Slashdot Mirror


Microsoft Advice Against Nehalem Xeons Snuffed Out

Eukariote writes "In an article outlining hidden strife in the processor world, Andreas Stiller has reported the scoop that Microsoft advised against the use of Intel Nehalem Xeon (Core i7/i5) processors under Windows Server 2008 R2, but was pressured by Intel to refrain from publishing this advisory. The issue concerns a bug causing spurious interrupts that locks up the Hypervisor of Server 2008. Though there is a hotfix, it is unattractive as it disables power savings and turbo boost states. (The original German-language version of the article is also available.)"

3 of 154 comments (clear)

  1. Broken processors by Anonymous Coward · · Score: 5, Insightful

    The processors are clearly broken, and anyone who bought them should get a refund or an exchange. End of story.

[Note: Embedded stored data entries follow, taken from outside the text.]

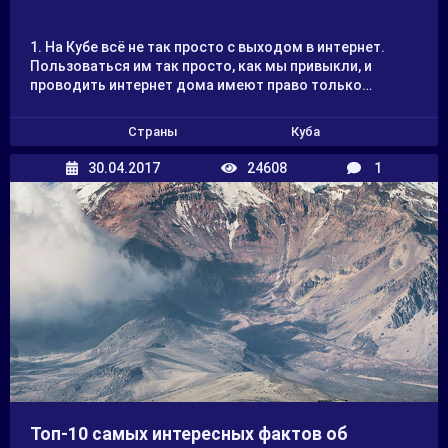
1. На Кубе всё не так просто с выходом в интернет.
Пользоваться им так просто, как мы привыкли, и
проводить интернет дома имеют право только
проживающие на Кубе постоянно иностранцы. У
кубинцев же выход в интернет жестко ограничен:
Страны
Куба
действуют запреты на множество сайтов (бывает что
выйти в международную сеть вообще невозможно).
30.04.2017
24608
1
Иметь свою собственную личную почту и
пользоваться ею, скажем, с телефона, кубинцам
разрешилось сравнительно недавно. Но и она именная
и контролируется специальными государственными
страктурами.
Дело в том, что на Кубе всё еще действует
ограничение права на свободное самовыражение. В
рейтингах стран с самой жёсткой цензурой Куба уже
который год находится в первой десятке.
Топ-10 самых интересных фактов об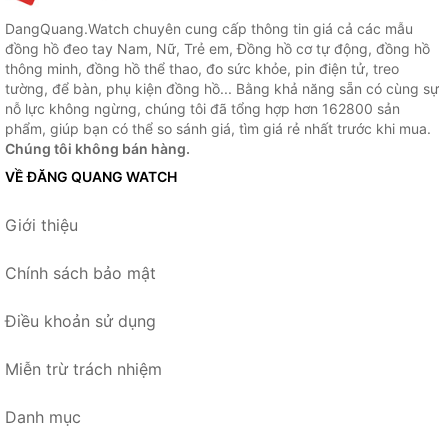
DangQuang.Watch chuyên cung cấp thông tin giá cả các mẫu
đồng hồ đeo tay Nam, Nữ, Trẻ em, Đồng hồ cơ tự động, đồng hồ
thông minh, đồng hồ thể thao, đo sức khỏe, pin điện tử, treo
tường, để bàn, phụ kiện đồng hồ... Bằng khả năng sẵn có cùng sự
nỗ lực không ngừng, chúng tôi đã tổng hợp hơn 162800 sản
phẩm, giúp bạn có thể so sánh giá, tìm giá rẻ nhất trước khi mua.
Chúng tôi không bán hàng.
VỀ ĐĂNG QUANG WATCH
Giới thiệu
Chính sách bảo mật
Điều khoản sử dụng
Miễn trừ trách nhiệm
Danh mục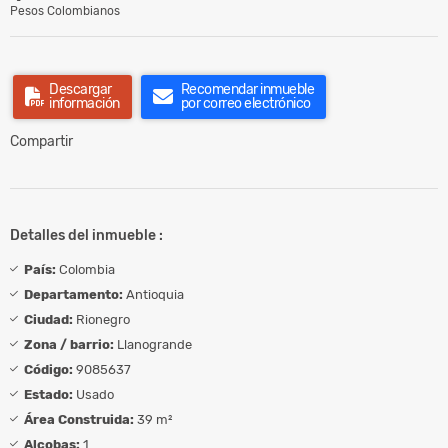
Pesos Colombianos
Descargar
Recomendar inmueble
información
por correo electrónico
Compartir
Detalles del inmueble :
País:
Colombia
Departamento:
Antioquia
Ciudad:
Rionegro
Zona / barrio:
Llanogrande
Código:
9085637
Estado:
Usado
Área Construida:
39 m²
Alcobas:
1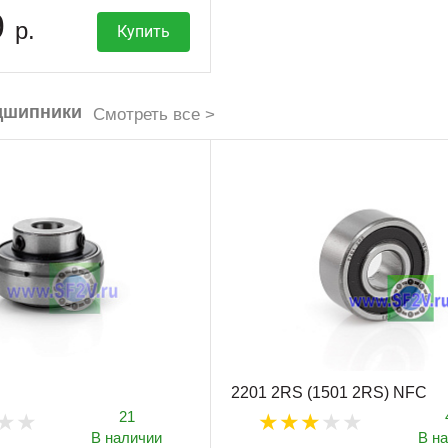
9
р.
Купить
дшипники
Смотреть все >
2201 2RS (1501 2RS) NFC
21
В наличии
В н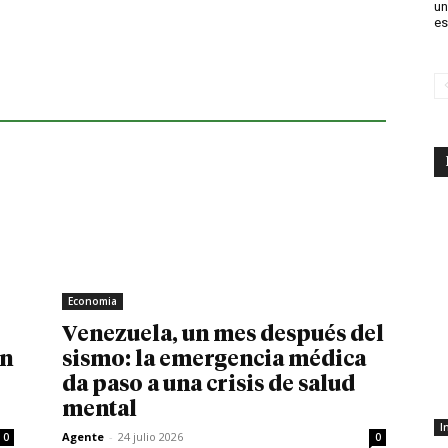
un
es
Economia
Venezuela, un mes después del
in
sismo: la emergencia médica
da paso a una crisis de salud
mental
I
Agente
-
24 julio 2026
0
0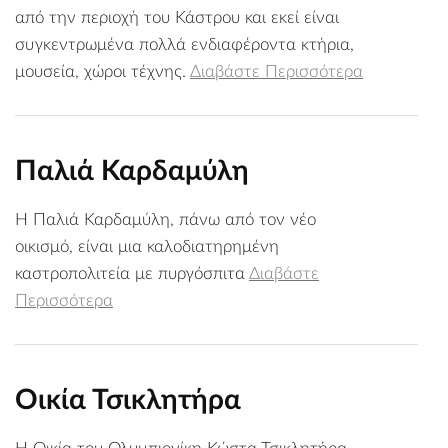
από την περιοχή του Κάστρου και εκεί είναι
συγκεντρωμένα πολλά ενδιαφέροντα κτήρια,
μουσεία, χώροι τέχνης.
Διαβάστε Περισσότερα
Παλιά Καρδαμύλη
Η Παλιά Καρδαμύλη, πάνω από τον νέο
οικισμό, είναι μια καλοδιατηρημένη
καστροπολιτεία με πυργόσπιτα
Διαβάστε
Περισσότερα
Οικία Τσικλητήρα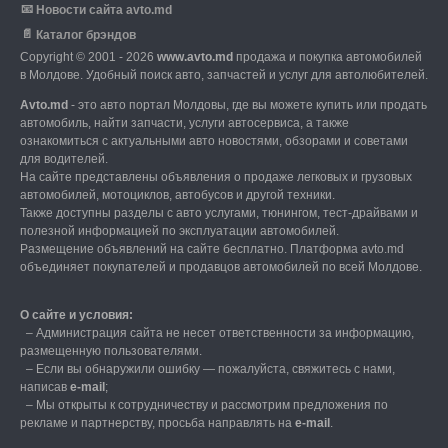
📧
Новости сайта avto.md
📄
Каталог брэндов
Copyright © 2001 - 2026
www.avto.md
продажа и покупка автомобилей
в Молдове. Удобный поиск авто, запчастей и услуг для автолюбителей.
Avto.md
- это авто портал Молдовы, где вы можете купить или продать
автомобиль,
найти запчасти, услуги автосервиса, а также
ознакомиться с актуальными авто новостями,
обзорами и советами
для водителей.
На сайте представлены объявления о продаже легковых и грузовых
автомобилей,
мотоциклов, автобусов и другой техники.
Также доступны разделы с авто услугами,
тюнингом, тест-драйвами и
полезной информацией по эксплуатации автомобилей.
Размещение объявлений на сайте бесплатно.
Платформа avto.md
объединяет покупателей и продавцов автомобилей по всей Молдове.
О сайте и условия:
–
Администрация сайта не несет ответственности за информацию,
размещенную пользователями.
–
Если вы обнаружили ошибку — пожалуйста, свяжитесь с нами
,
написав
е-mail
;
– Мы открыты к сотрудничеству и рассмотрим предложения по
рекламе и партнерству, просьба направлять на
е-mail
.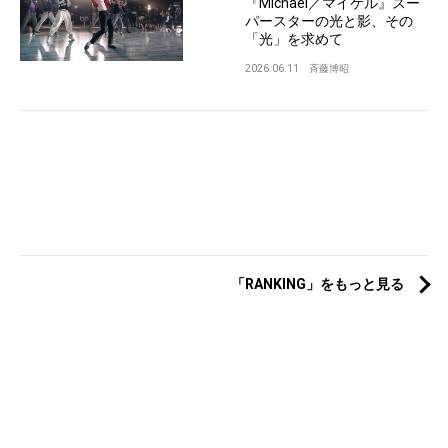
『Michael／マイケル』スー
パースターの光と影、その
「光」を求めて
2026.06.11
斉藤博昭
「RANKING」をもっと見る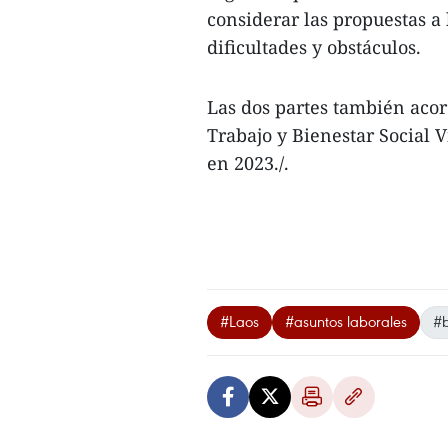
considerar las propuestas a
dificultades y obstáculos.
Las dos partes también aco
Trabajo y Bienestar Social V
en 2023./.
#Laos
#asuntos laborales
#b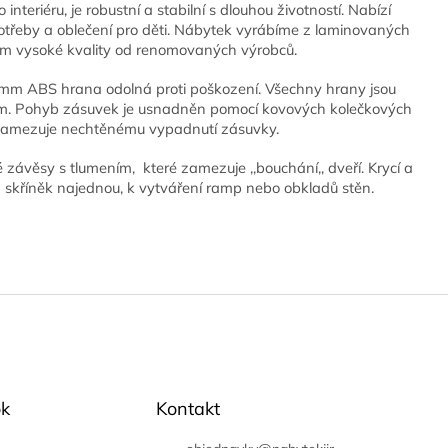
interiéru, je robustní a stabilní s dlouhou životností. Nabízí
potřeby a oblečení pro děti. Nábytek vyrábíme z laminovaných
 mm vysoké kvality od renomovaných výrobců.
mm ABS hrana odolná proti poškození. Všechny hrany jsou
em. Pohyb zásuvek je usnadněn pomocí kovových kolečkových
 zamezuje nechtěnému vypadnutí zásuvky.
é závěsy s tlumením, které zamezuje ,,bouchání,, dveří. Krycí a
a skříněk najednou, k vytváření ramp nebo obkladů stěn.
k
Kontakt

    1. Re:Broken processors by hattig · · Score: 4, Insightful

      It's pretty serious.

      Server requirements of CPUs include virtualisation and power savings (saving power in the data centre is a top priority for companies now).

      This CPU cannot do both at the same time, at least with Windows Server 2008's Hypervisor. Presumably it is being sold with both items listed as features however. I agree with the OP - the CPUs are broken as sold and advertised.

  2. Isn't it really a bug in Windows Server? by tomhudson · · Score: 5, Insightful

    FTFA:

    For the integrated hypervisor of Windows Server 2008 R2, Microsoft has bravely resorted to a timer function that they themselves had classified as unreliable for former processors: the timer of the Advanced Programmable Interrupt Controller (APIC). Unlike, for example, the CPU timer (Time Stamp Counter, TSC) - which by now is comparatively resistant to power-saving, SpeedStep and turbo-boost modes, but is also virtualised by virtual machines - the APIC timer can also trigger interrupts. Unfortunately, right now, the Nehalem has too many of those, so that the hypervisor falters and then stops, returning the message "Clock_Watchdog_Time-out".

    So yes, if you depend on something that generates an interrupt whose code path may be suspended in certain power-saving modes, don't be surprised if it doesn't get serviced promptly. It looks more like a bug in Windows Server.

    Back in the old days, when you issued a CLI instruction, you made sure your routine didn't do too much work before issuing an STI, because that code isn't re-entrant (it's directly modifiable by the hardware, which is why you have to use the "volatile" keyword to make sure that compilers didn't "optimize away" any loops, etc). Kind of hard to guarantee that if you're putting that portion of the hardware to sleep between interrupts. As the article points out, disabling those power-saving modes fixes the problem.